A chorus of critics charges that the United States puts far too many people behind bars. And one of the worst consequences, the critics say, is that the families of the incarcerated lose the involvement of fathers and siblings (men make up more than 90 percent of prisoners). Yet, as Rafael A. Mangual argues in “Fathers, Families, and Incarceration,” this view rests on the premise that the offenders, if kept from jail, could be economically productive dads and brothers. Mounting evidence suggests that that premise is false and that jailing criminals is often better, on balance, for their families—especially for children, who’d otherwise be exposed to ongoing antisocial behavior.
Another campaign—this one whipped up by green activists and sympathetic politicians—seeks to rid us of plastic bags, bottles, and straws, seeing such objects as a threat to the environment. Numerous cities now restrict single-use plastic bags, and celebrities find themselves “plastic-shamed” when caught using, say, a disposable water bottle. John Tierney’s “The Perverse Panic over Plastic” exposes the hysteria.
Few things could benefit the environment—and energy supply—more than the successful development and widespread adoption of modular nuclear reactors, reports James B. Meigs in “Next-Gen Nuclear Power.” This cutting-edge technology, should it prove viable, could provide clean and abundant power, with reactors so efficient, small, and safe that they could be located right next to cities. Meigs walks nonspecialists through the technology, looks at the startups and more established firms pursuing this bold vision, and limns the implications for America’s future prosperity.
The onetime “arsenal of democracy,” Detroit has struggled for decades, bleeding population and jobs and suffering a wrenching bankruptcy in 2013. But some positive change is under way, with the rise of mobility as a service. One thing Detroit still knows how to do is build cars, and, as Nicole Gelinas observes in “The Mobile City,” autonomous-vehicle firms are taking advantage of that know-how, as well as the city’s sparsely occupied boulevards, which allow AV explorers to test self-driving cars and shuttles without excessive risk to others. Gelinas shows how this emergent technology could help Detroit to revitalize its downtown further—attracting more residents—and expand its limited public transit, too.
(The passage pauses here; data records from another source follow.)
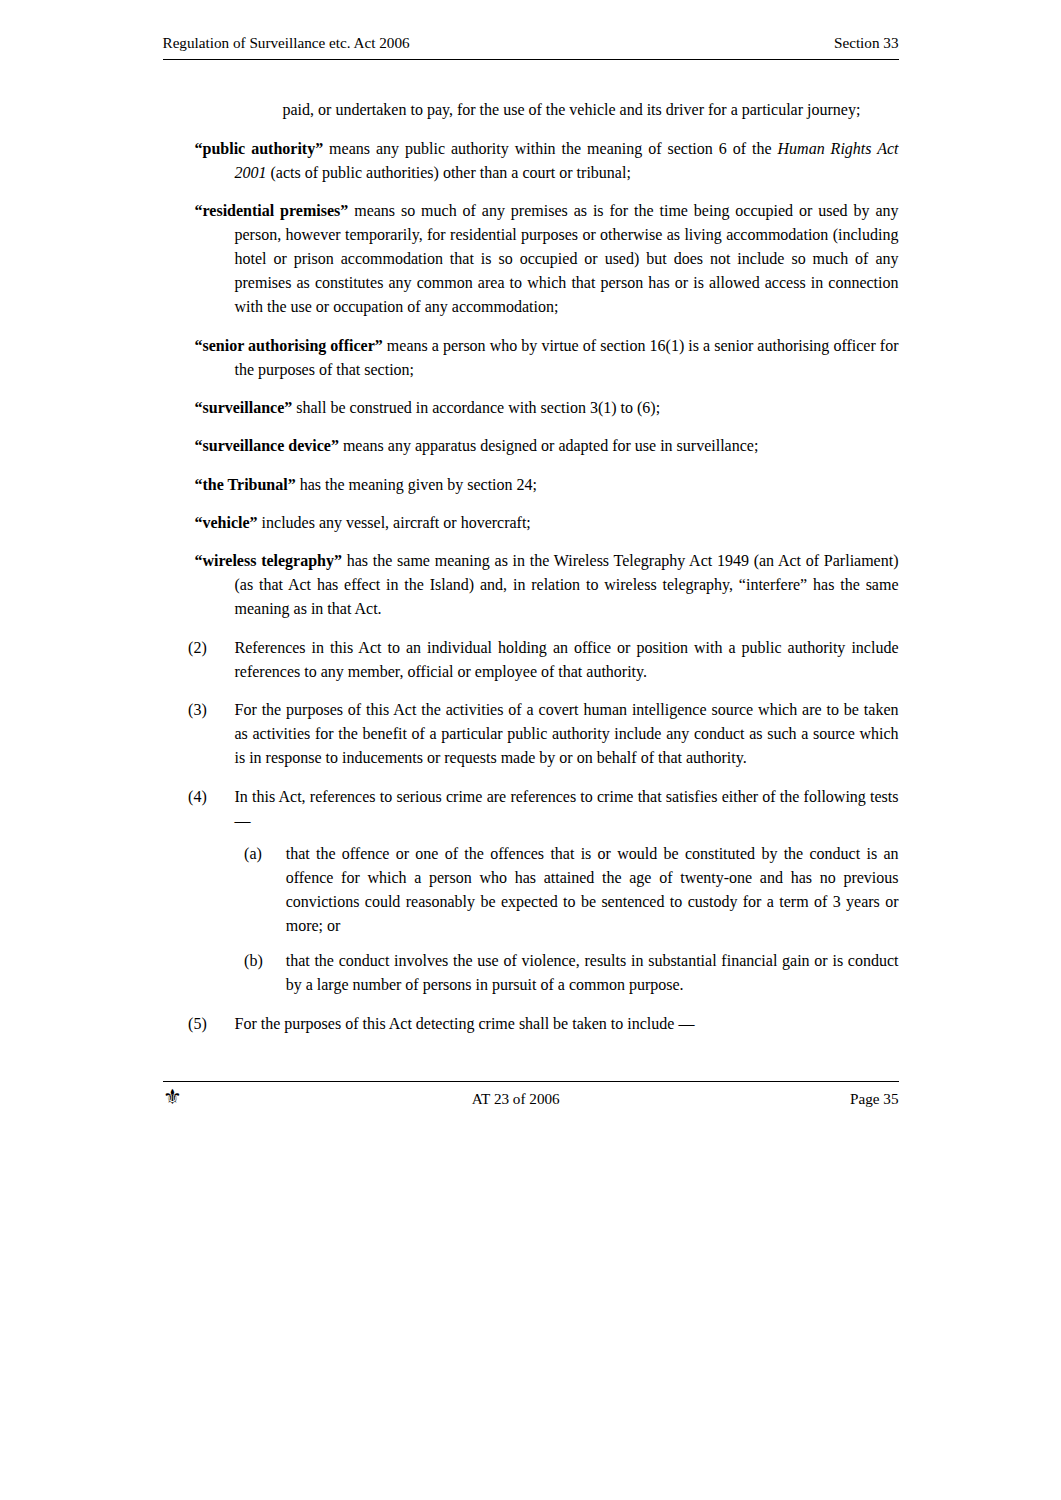Regulation of Surveillance etc. Act 2006 Section 33
paid, or undertaken to pay, for the use of the vehicle and its driver for a particular journey;
public authority
“public authority” means any public authority within the meaning of section 6 of the Human Rights Act 2001 (acts of public authorities) other than a court or tribunal;
residential premises
“residential premises” means so much of any premises as is for the time being occupied or used by any person, however temporarily, for residential purposes or otherwise as living accommodation (including hotel or prison accommodation that is so occupied or used) but does not include so much of any premises as constitutes any common area to which that person has or is allowed access in connection with the use or occupation of any accommodation;
senior authorising officer
“senior authorising officer” means a person who by virtue of section 16(1) is a senior authorising officer for the purposes of that section;
surveillance
“surveillance” shall be construed in accordance with section 3(1) to (6);
surveillance device
“surveillance device” means any apparatus designed or adapted for use in surveillance;
the Tribunal
“the Tribunal” has the meaning given by section 24;
vehicle
“vehicle” includes any vessel, aircraft or hovercraft;
wireless telegraphy
“wireless telegraphy” has the same meaning as in the Wireless Telegraphy Act 1949 (an Act of Parliament) (as that Act has effect in the Island) and, in relation to wireless telegraphy, “interfere” has the same meaning as in that Act.
(2) References in this Act to an individual holding an office or position with a public authority include references to any member, official or employee of that authority.
(3) For the purposes of this Act the activities of a covert human intelligence source which are to be taken as activities for the benefit of a particular public authority include any conduct as such a source which is in response to inducements or requests made by or on behalf of that authority.
(4) In this Act, references to serious crime are references to crime that satisfies either of the following tests —
(a) that the offence or one of the offences that is or would be constituted by the conduct is an offence for which a person who has attained the age of twenty-one and has no previous convictions could reasonably be expected to be sentenced to custody for a term of 3 years or more; or
(b) that the conduct involves the use of violence, results in substantial financial gain or is conduct by a large number of persons in pursuit of a common purpose.
(5) For the purposes of this Act detecting crime shall be taken to include —
⚜ AT 23 of 2006 Page 35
An addiction epidemic is raging in Los Angeles, and Skid Row is its epicenter, with thousands of homeless passing through yearly, disease-ridden tent encampments blocking sidewalks, and near-constant overdoses overwhelming public officials. Christopher F. Rufo’s “The Moral Crisis of Skid Row” cautions that palliatives like “harm-reduction” programs, however well-intended, won’t solve the crisis, which is ultimately spiritual and cultural. Just south of L.A., Joel Kotkin and Alicia Kurimska tell a brighter story about “The Long Beach Model.” The port city, an hour from Hollywood, has kept alive a working- and middle-class economy, built around trade and the high-end manufacturing that was once the Golden State’s glory.
E. J. McMahon’s “One State, Two Stories” takes the pulse of troubled upstate New York. McMahon blames misguided tax-and-spend policies; a turnaround won’t be easy, though, because downstate supporters of those policies increasingly dominate the state’s politics. Steven Malanga’s “Equity Warriors” details a hot trend in municipal government: appointing officials who hunt for discrimination everywhere—and frequently find it where it seemingly doesn’t exist.
There’s even more fascinating writing in this issue, including acclaimed novelist Tara Isabella Burton’s dispatch from Tbilisi, Georgia, and urbanist Mario Polèse on how Montreal solved its housing shortage by reforming zoning and freeing up markets—a path once followed in the Bronx, where housing and property, more lightly regulated, could adapt rapidly to economic shifts, as Theo Mackey Pollack explains in “West Bronx Wisdom.” In “A Catholic Debate over Liberalism,” Park MacDougald offers a guide to the dustup among religious conservatives about the moral legitimacy of modern democracy, and Brian Patrick Eha takes on “The New Puritans,” the leftist partisans of “cancel” culture.